Work, whether at home or in a job, provides us with a great opportunity to choose God. If we lived in a monastery and spent our days in scripture study and prayer, it would all be so easy. That is not what God has asked us to do. He has placed us in the world. Work provides the perfect setting to meet that challenge. The very tension work creates, the very attraction to be career- focused, is the very opportunity to choose God and to actively demonstrate the depth of our commitment to serve him above all else.

Our former stake president is W. Mitt Romney, son of George Romney. In the fall of 1994 he ran a political campaign in an effort to unseat Ted Kennedy. Because of Kennedy's prominence, the campaign was thoroughly covered in the media, with many newspaper articles on Mitt Romney. It was interesting to see how many of those articles focused on Romney's personal life. It was even more interesting to see what they revealed. Although highly successful and very busy, President Romney would start many of his days with hospital visits to sick members of the Church. His calendar book not only noted business and church appointments but also events in the lives of his wife and children. He even kept track of how many nights he was away from home for his children's bedtime, making sure they were not too many and that he was regularly at home in the evening to be with his children. Here is a man who has used the tension between work and other values to declare and deepen his commitment to the Lord and to his family.

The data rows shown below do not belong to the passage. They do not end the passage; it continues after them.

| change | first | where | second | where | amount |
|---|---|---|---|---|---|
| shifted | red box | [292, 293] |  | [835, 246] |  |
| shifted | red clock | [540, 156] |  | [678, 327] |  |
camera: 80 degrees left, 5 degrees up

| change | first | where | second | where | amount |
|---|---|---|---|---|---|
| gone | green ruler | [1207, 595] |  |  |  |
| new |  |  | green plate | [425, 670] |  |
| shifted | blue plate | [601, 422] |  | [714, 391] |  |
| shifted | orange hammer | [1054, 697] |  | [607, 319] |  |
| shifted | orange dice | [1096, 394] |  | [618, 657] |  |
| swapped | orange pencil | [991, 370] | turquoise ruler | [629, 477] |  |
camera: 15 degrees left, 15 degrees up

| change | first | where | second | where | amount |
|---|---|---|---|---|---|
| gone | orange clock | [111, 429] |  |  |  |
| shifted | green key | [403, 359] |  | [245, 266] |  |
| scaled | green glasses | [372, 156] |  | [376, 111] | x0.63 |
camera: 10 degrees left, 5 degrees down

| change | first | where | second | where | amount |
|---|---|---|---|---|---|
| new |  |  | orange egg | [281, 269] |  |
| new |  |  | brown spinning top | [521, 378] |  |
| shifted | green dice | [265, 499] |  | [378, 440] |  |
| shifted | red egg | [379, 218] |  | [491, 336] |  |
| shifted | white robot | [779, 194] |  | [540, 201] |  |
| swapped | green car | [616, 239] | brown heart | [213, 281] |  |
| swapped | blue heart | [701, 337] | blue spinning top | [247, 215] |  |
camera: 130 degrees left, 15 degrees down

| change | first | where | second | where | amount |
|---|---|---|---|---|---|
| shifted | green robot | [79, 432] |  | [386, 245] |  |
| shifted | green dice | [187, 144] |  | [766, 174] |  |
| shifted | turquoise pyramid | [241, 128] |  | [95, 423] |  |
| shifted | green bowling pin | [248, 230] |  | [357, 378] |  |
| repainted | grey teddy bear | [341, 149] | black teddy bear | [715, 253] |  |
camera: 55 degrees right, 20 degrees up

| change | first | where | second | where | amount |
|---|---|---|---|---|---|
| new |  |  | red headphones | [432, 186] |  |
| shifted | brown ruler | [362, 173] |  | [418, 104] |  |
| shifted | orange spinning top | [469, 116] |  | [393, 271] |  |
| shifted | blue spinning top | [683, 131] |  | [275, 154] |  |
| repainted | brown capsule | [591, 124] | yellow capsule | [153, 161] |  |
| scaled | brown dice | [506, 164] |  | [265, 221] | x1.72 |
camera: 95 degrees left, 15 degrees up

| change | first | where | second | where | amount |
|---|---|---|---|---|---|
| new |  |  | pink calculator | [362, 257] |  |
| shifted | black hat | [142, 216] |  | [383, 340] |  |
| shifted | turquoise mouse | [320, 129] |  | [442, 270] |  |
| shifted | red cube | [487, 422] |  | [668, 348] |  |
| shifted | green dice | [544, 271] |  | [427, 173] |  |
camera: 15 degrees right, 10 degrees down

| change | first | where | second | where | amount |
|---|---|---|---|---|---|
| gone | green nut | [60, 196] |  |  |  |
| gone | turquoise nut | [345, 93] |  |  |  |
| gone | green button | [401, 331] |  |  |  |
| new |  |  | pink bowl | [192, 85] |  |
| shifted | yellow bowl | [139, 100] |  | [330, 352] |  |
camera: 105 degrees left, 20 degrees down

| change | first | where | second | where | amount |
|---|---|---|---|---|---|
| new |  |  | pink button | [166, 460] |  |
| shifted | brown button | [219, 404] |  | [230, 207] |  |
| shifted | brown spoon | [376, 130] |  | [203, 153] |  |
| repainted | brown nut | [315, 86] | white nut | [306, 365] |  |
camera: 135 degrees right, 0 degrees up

Finally, even without character development, exposure to diversity, and helping to define values, work is spirit-filled; in fact, the process of work glows from within like rocks touched by the finger of God. I firmly believe that everything we do contains an underlying spiritual principle. I wonder about work. What could it be? What spiritual principle underlies and shines through work? Is work about faith? No. Charity? Not usually. Purity? No. Order? Sometimes, not always. Beauty? No. Power? Yes. That's it, isn't it. Work requires and calls forth our power to do, to create (both objects and ideas), to identify and solve problems, to foresee and evaluate consequences for good or evil, and to make decisions and choices. Are these powers attributes of God? Yes! Do we become more like God when we develop these powers in ourselves and use them for good? Yes! Will we need these powers in the celestial kingdom, where we will create worlds without end? Yes! Work is sacred! With the help of the Lord, our work can help sanctify and exalt us. Welcome, welcome, Monday morning. Go work...

Jobs, housework, school—secular activities all, associated with the world and worldliness; yet this is the context within which the gospel must be lived. These are the activities that consume the bulk of our time. These are our lives. Heavenly Father did not send us to earth just to mark time until we could return to him. He sent us here to learn to make choices; take responsibility; create order, purity, and beauty; and gain knowledge and understanding. He sent us here to work.

(Joan B. MacDonald, The Holiness of Everyday Life [Salt Lake City: Deseret Book Co., 1995], 3.)